Namun tidak sedikit yang tinggal di negara-negara besar lainnya seperti di
Baghdad, Halab, Damaskus, Kairo, dan Yaman. Ketika orang-orang Utsmani
menaklukkan negara-negara tersebut dan memasukkannya ke dalam kekuasaan mereka,
secara otomatis orang-orang Yahudi yang tinggal di dalamnya menjadi warga
negara Turki Utsmani sebagai penduduk Ahl
al-Dzimmah. Pemerintah Utsmaniyah adalah pemerintahan yang paling ramah
menyambut mereka yang lari dari Eropa Nasrani.
Orang-orang
Yahudi merambah berbagai lapangan bisnis dan industri. Mereka kemudian menjadi
pemilik toko-toko besar di Azmir, Salanik, dan Istanbul. Mereka juga memiliki
kesempatan untuk menduduki jabatan-jabatan terhormat. Untuk mewujudkan
cita-cita, sebagian di antara mereka berpura-pura masuk Islam dan berganti nama
dengan menggunakan nama Islam. Mereka ini dinamakan ‘Yahudi Dunamah’.[9]

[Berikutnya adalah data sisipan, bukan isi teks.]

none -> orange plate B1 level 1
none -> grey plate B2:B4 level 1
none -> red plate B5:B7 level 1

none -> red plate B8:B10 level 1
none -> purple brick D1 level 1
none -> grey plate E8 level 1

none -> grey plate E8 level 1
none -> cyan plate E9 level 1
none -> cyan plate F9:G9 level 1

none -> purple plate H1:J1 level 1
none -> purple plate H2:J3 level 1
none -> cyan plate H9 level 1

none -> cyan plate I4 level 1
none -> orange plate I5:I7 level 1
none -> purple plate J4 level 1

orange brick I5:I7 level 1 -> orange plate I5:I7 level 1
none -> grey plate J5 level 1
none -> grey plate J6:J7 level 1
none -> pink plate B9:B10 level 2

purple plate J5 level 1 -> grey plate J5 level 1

Kelompok Yahudi Dunamah ini menguasai berbagai lapangan hidup di Turki. Mereka
menjadi anggota beberapa partai politik besar. Mereka juga menguasai media
massa berpengaruh di Turki.
Pada
akhirnya, berkat orang Yahudilah kekhilafahan Islam di Turki berakhir dengan
kemunculan Mustafa Kemal Ataturk sebagai presiden pertama Republik Turki pada
tahun 1924.
[1] Mahir Ahmad Agha, Yahudi catatan Hitam Sejarah (Cet.12,
Jakarta: Qisthi Press, 2010), h.11.
[2] Mahir Ahmad Agha, Yahudi catatan Hitam Sejarah, h.11-12.

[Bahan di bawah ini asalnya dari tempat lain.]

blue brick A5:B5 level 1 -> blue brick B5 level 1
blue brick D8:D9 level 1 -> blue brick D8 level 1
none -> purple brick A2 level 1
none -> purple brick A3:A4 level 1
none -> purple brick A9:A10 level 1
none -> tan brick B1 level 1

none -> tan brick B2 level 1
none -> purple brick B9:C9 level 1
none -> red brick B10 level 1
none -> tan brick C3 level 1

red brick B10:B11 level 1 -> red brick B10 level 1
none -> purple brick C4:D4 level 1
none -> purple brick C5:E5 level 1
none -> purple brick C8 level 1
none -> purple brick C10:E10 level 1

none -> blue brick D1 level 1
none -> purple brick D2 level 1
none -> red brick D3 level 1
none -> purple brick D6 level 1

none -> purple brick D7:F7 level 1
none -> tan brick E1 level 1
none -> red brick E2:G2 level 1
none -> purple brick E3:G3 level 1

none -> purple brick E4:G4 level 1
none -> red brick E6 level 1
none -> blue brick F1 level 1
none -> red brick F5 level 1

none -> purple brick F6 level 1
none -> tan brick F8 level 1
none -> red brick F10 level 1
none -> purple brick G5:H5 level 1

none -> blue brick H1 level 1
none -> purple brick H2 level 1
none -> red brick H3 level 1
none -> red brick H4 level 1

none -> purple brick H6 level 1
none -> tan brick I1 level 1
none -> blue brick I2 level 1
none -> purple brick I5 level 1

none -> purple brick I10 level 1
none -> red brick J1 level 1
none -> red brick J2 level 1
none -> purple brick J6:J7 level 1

[3] Abd al-Salam Harun, Tahzib Sirah Ibn Hisyam (Cet.1,
Damaskus: Dar al-Fikr), h.188-189.
[4] Samsul Munir Amin, Sejarah Peradaban Islam (Cet.2, Jakarta:
Amzah, 2010), h.70.
[5] Imaduddin Khalil, Dirasah fi al-Sirah (Cet.1, Mosul:
Maktabah al-Haditsah, 1983), h.321.
[6] Sa’ad Karim al-Fiqi, Pengkhianat-pengkhianat dalam sejarah Islam (Cet.1,
Jakarta: Pustaka al-Kautsar, 2009), h.10-11.
[7] Mahir Ahmad Agha, Yahudi catatan Hitam Sejarah, h.121.
[8] Mahir Ahmad Agha, Yahudi catatan Hitam Sejarah, h.123.